━━ Page extract
Three Rules to Being a Great Athlete
On Sunday, March 9th of last year, I cried for a few hours. A man passed away unexpectedly doing what he loved most- proudly coaching his daughter to the finish line at what would be his final swim meet.
His name was Mike Snyder. He was one of the coaches from my childhood and I loved him very much. I first met him as a day camper at the YMCA in Fresno, CA, as a 10-year-old. I can still picture him squatting thousands of pounds (it was probably a few hundred, but how was I to know?), doing pushups with my brother and I standing on his back, and doing countless sit-ups while encouraging me to join him.
As I write this article I think about my own life, 25 years later. I currently volunteer as a coach for the YMCA and last year I did my first bodybuilding competition. Remember that the next time you feel like your lifestyle choices don’t effect the future of your athletes.
━━━━
Required action A ▸
Answer these from the athlete article above:
(i) On what day did the writer cry for a few hours?
(ii) Where did the writer first meet Mike Snyder?
(iii) What kind of competition did the writer take part in for the first time last year?
Required action B ▸
Reproduce the athlete article verbatim from "Three Rules to" to "to join him.".
━━ Study material
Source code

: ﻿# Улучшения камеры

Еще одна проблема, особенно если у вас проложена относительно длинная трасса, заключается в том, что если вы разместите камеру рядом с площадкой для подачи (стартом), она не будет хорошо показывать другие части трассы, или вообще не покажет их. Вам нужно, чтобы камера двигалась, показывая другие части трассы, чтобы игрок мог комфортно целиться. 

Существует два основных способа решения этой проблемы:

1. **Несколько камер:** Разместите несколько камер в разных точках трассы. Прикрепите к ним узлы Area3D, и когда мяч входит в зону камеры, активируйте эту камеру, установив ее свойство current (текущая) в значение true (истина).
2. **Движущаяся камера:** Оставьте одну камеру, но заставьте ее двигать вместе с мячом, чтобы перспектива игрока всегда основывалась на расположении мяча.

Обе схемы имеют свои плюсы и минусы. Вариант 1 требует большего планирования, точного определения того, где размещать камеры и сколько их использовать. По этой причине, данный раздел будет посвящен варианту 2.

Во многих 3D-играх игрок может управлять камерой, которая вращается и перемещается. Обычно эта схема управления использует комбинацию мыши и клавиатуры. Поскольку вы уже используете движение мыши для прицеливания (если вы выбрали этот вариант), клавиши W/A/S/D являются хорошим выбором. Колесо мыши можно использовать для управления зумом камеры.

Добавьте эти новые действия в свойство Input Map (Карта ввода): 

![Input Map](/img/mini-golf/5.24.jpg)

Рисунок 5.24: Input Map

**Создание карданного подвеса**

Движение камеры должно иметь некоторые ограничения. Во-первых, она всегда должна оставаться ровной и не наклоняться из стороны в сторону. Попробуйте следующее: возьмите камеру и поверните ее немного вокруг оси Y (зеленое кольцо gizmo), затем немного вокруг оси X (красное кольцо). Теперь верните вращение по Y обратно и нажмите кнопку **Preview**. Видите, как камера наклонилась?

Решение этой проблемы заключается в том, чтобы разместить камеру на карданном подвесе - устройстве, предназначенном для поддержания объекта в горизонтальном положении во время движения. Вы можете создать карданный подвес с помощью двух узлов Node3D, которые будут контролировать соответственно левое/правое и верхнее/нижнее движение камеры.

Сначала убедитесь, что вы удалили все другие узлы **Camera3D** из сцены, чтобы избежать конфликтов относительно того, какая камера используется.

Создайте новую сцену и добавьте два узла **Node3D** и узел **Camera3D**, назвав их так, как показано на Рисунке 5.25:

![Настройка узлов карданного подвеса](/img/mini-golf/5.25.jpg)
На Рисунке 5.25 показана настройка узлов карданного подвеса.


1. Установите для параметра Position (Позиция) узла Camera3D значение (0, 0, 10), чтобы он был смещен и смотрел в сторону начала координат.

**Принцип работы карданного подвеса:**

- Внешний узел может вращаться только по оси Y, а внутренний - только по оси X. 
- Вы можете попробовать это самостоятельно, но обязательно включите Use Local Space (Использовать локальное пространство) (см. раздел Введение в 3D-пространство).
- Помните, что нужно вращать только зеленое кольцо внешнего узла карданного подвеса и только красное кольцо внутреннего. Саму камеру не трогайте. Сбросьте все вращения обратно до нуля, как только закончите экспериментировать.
━━━━
Task output A ▸
(i) Sunday, March 9th of last year
(ii) At the YMCA in Fresno, CA, as a 10-year-old day camper
(iii) A bodybuilding competition

Task output B ▸
Three Rules to Being a Great Athlete
On Sunday, March 9th of last year, I cried for a few hours. A man passed away unexpectedly doing what he loved most- proudly coaching his daughter to the finish line at what would be his final swim meet.
His name was Mike Snyder. He was one of the coaches from my childhood and I loved him very much. I first met him as a day camper at the YMCA in Fresno, CA, as a 10-year-old. I can still picture him squatting thousands of pounds (it was probably a few hundred, but how was I to know?), doing pushups with my brother and I standing on his back, and doing countless sit-ups while encouraging me to join him.